Entries shown Block Start

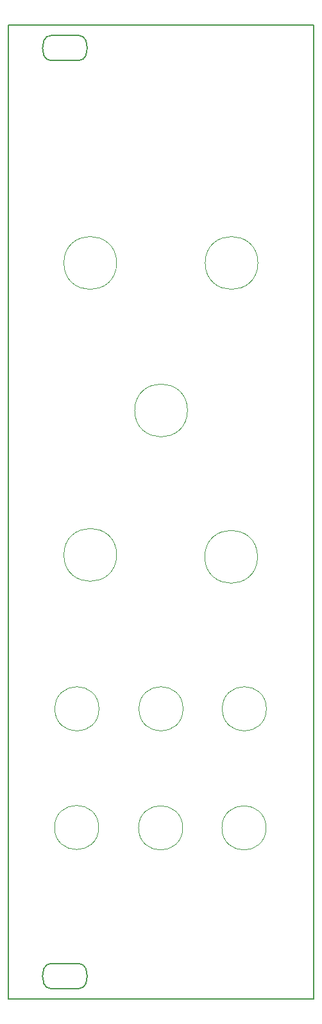
<source format=gm1>
G04 #@! TF.GenerationSoftware,KiCad,Pcbnew,(6.0.11-0)*
G04 #@! TF.CreationDate,2023-03-27T18:46:34+02:00*
G04 #@! TF.ProjectId,Moog-Filter-Panel,4d6f6f67-2d46-4696-9c74-65722d50616e,rev?*
G04 #@! TF.SameCoordinates,Original*
G04 #@! TF.FileFunction,Profile,NP*
%FSLAX46Y46*%
G04 Gerber Fmt 4.6, Leading zero omitted, Abs format (unit mm)*
G04 Created by KiCad (PCBNEW (6.0.11-0)) date 2023-03-27 18:46:34*
%MOMM*%
%LPD*%
G01*
G04 APERTURE LIST*
G04 #@! TA.AperFunction,Profile*
%ADD10C,0.200000*%
G04 #@! TD*
G04 #@! TA.AperFunction,Profile*
%ADD11C,0.100000*%
G04 #@! TD*
G04 APERTURE END LIST*
D10*
X156800000Y-148050000D02*
X116500000Y-148050000D01*
D11*
X130784713Y-51000000D02*
G75*
G03*
X130784713Y-51000000I-3484713J0D01*
G01*
X140134713Y-70450000D02*
G75*
G03*
X140134713Y-70450000I-3484713J0D01*
G01*
X150550000Y-109800000D02*
G75*
G03*
X150550000Y-109800000I-2912902J0D01*
G01*
D10*
X122175000Y-21000004D02*
G75*
G03*
X121169003Y-21667000I-60500J-1000896D01*
G01*
X121168999Y-21667000D02*
G75*
G03*
X121168999Y-23633000I2781001J-983000D01*
G01*
D11*
X139500000Y-125500000D02*
G75*
G03*
X139500000Y-125500000I-2912902J0D01*
G01*
D10*
X122075001Y-143400023D02*
G75*
G03*
X121169003Y-144067000I36699J-998677D01*
G01*
X116500000Y-19650000D02*
X156800000Y-19650000D01*
D11*
X128412902Y-125450000D02*
G75*
G03*
X128412902Y-125450000I-2912902J0D01*
G01*
D10*
X126731001Y-146033000D02*
G75*
G03*
X126731001Y-144067000I-2781001J983000D01*
G01*
X126731001Y-23633000D02*
G75*
G03*
X126731001Y-21667000I-2781001J983000D01*
G01*
X122112000Y-146700000D02*
X125788000Y-146700000D01*
X125787997Y-24299944D02*
G75*
G03*
X126730997Y-23633000I203J999844D01*
G01*
X125788000Y-21000000D02*
X122175000Y-21000000D01*
X122112000Y-24300000D02*
X125788000Y-24300000D01*
D11*
X149384713Y-89750000D02*
G75*
G03*
X149384713Y-89750000I-3484713J0D01*
G01*
X130784713Y-89500000D02*
G75*
G03*
X130784713Y-89500000I-3484713J0D01*
G01*
X139550000Y-109800000D02*
G75*
G03*
X139550000Y-109800000I-2912902J0D01*
G01*
D10*
X116500000Y-148050000D02*
X116500000Y-19650000D01*
X126731024Y-21666991D02*
G75*
G03*
X125787997Y-21000000I-942924J-333009D01*
G01*
X125787997Y-146699944D02*
G75*
G03*
X126730997Y-146033000I203J999844D01*
G01*
D11*
X150500000Y-125500000D02*
G75*
G03*
X150500000Y-125500000I-2912902J0D01*
G01*
D10*
X125787997Y-143400000D02*
X122075000Y-143400000D01*
X121169039Y-146032987D02*
G75*
G03*
X122112003Y-146700000I942861J332887D01*
G01*
X156800000Y-19650000D02*
X156800000Y-148050000D01*
X126731024Y-144066991D02*
G75*
G03*
X125787997Y-143400000I-942924J-333009D01*
G01*
D11*
X128450000Y-109800000D02*
G75*
G03*
X128450000Y-109800000I-2912902J0D01*
G01*
D10*
X121169039Y-23632987D02*
G75*
G03*
X122112003Y-24300000I942861J332887D01*
G01*
D11*
X149434713Y-51000000D02*
G75*
G03*
X149434713Y-51000000I-3484713J0D01*
G01*
D10*
X121168999Y-144067000D02*
G75*
G03*
X121168999Y-146033000I2781001J-983000D01*
G01*
M02*

</source>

Entries shown Block End

Description of the task
A faithful copy of all the entries is required, pictures excluded.

Answer for the task
<source format=gm1>
G04 #@! TF.GenerationSoftware,KiCad,Pcbnew,(6.0.11-0)*
G04 #@! TF.CreationDate,2023-03-27T18:46:34+02:00*
G04 #@! TF.ProjectId,Moog-Filter-Panel,4d6f6f67-2d46-4696-9c74-65722d50616e,rev?*
G04 #@! TF.SameCoordinates,Original*
G04 #@! TF.FileFunction,Profile,NP*
%FSLAX46Y46*%
G04 Gerber Fmt 4.6, Leading zero omitted, Abs format (unit mm)*
G04 Created by KiCad (PCBNEW (6.0.11-0)) date 2023-03-27 18:46:34*
%MOMM*%
%LPD*%
G01*
G04 APERTURE LIST*
G04 #@! TA.AperFunction,Profile*
%ADD10C,0.200000*%
G04 #@! TD*
G04 #@! TA.AperFunction,Profile*
%ADD11C,0.100000*%
G04 #@! TD*
G04 APERTURE END LIST*
D10*
X156800000Y-148050000D02*
X116500000Y-148050000D01*
D11*
X130784713Y-51000000D02*
G75*
G03*
X130784713Y-51000000I-3484713J0D01*
G01*
X140134713Y-70450000D02*
G75*
G03*
X140134713Y-70450000I-3484713J0D01*
G01*
X150550000Y-109800000D02*
G75*
G03*
X150550000Y-109800000I-2912902J0D01*
G01*
D10*
X122175000Y-21000004D02*
G75*
G03*
X121169003Y-21667000I-60500J-1000896D01*
G01*
X121168999Y-21667000D02*
G75*
G03*
X121168999Y-23633000I2781001J-983000D01*
G01*
D11*
X139500000Y-125500000D02*
G75*
G03*
X139500000Y-125500000I-2912902J0D01*
G01*
D10*
X122075001Y-143400023D02*
G75*
G03*
X121169003Y-144067000I36699J-998677D01*
G01*
X116500000Y-19650000D02*
X156800000Y-19650000D01*
D11*
X128412902Y-125450000D02*
G75*
G03*
X128412902Y-125450000I-2912902J0D01*
G01*
D10*
X126731001Y-146033000D02*
G75*
G03*
X126731001Y-144067000I-2781001J983000D01*
G01*
X126731001Y-23633000D02*
G75*
G03*
X126731001Y-21667000I-2781001J983000D01*
G01*
X122112000Y-146700000D02*
X125788000Y-146700000D01*
X125787997Y-24299944D02*
G75*
G03*
X126730997Y-23633000I203J999844D01*
G01*
X125788000Y-21000000D02*
X122175000Y-21000000D01*
X122112000Y-24300000D02*
X125788000Y-24300000D01*
D11*
X149384713Y-89750000D02*
G75*
G03*
X149384713Y-89750000I-3484713J0D01*
G01*
X130784713Y-89500000D02*
G75*
G03*
X130784713Y-89500000I-3484713J0D01*
G01*
X139550000Y-109800000D02*
G75*
G03*
X139550000Y-109800000I-2912902J0D01*
G01*
D10*
X116500000Y-148050000D02*
X116500000Y-19650000D01*
X126731024Y-21666991D02*
G75*
G03*
X125787997Y-21000000I-942924J-333009D01*
G01*
X125787997Y-146699944D02*
G75*
G03*
X126730997Y-146033000I203J999844D01*
G01*
D11*
X150500000Y-125500000D02*
G75*
G03*
X150500000Y-125500000I-2912902J0D01*
G01*
D10*
X125787997Y-143400000D02*
X122075000Y-143400000D01*
X121169039Y-146032987D02*
G75*
G03*
X122112003Y-146700000I942861J332887D01*
G01*
X156800000Y-19650000D02*
X156800000Y-148050000D01*
X126731024Y-144066991D02*
G75*
G03*
X125787997Y-143400000I-942924J-333009D01*
G01*
D11*
X128450000Y-109800000D02*
G75*
G03*
X128450000Y-109800000I-2912902J0D01*
G01*
D10*
X121169039Y-23632987D02*
G75*
G03*
X122112003Y-24300000I942861J332887D01*
G01*
D11*
X149434713Y-51000000D02*
G75*
G03*
X149434713Y-51000000I-3484713J0D01*
G01*
D10*
X121168999Y-144067000D02*
G75*
G03*
X121168999Y-146033000I2781001J-983000D01*
G01*
M02*

</source>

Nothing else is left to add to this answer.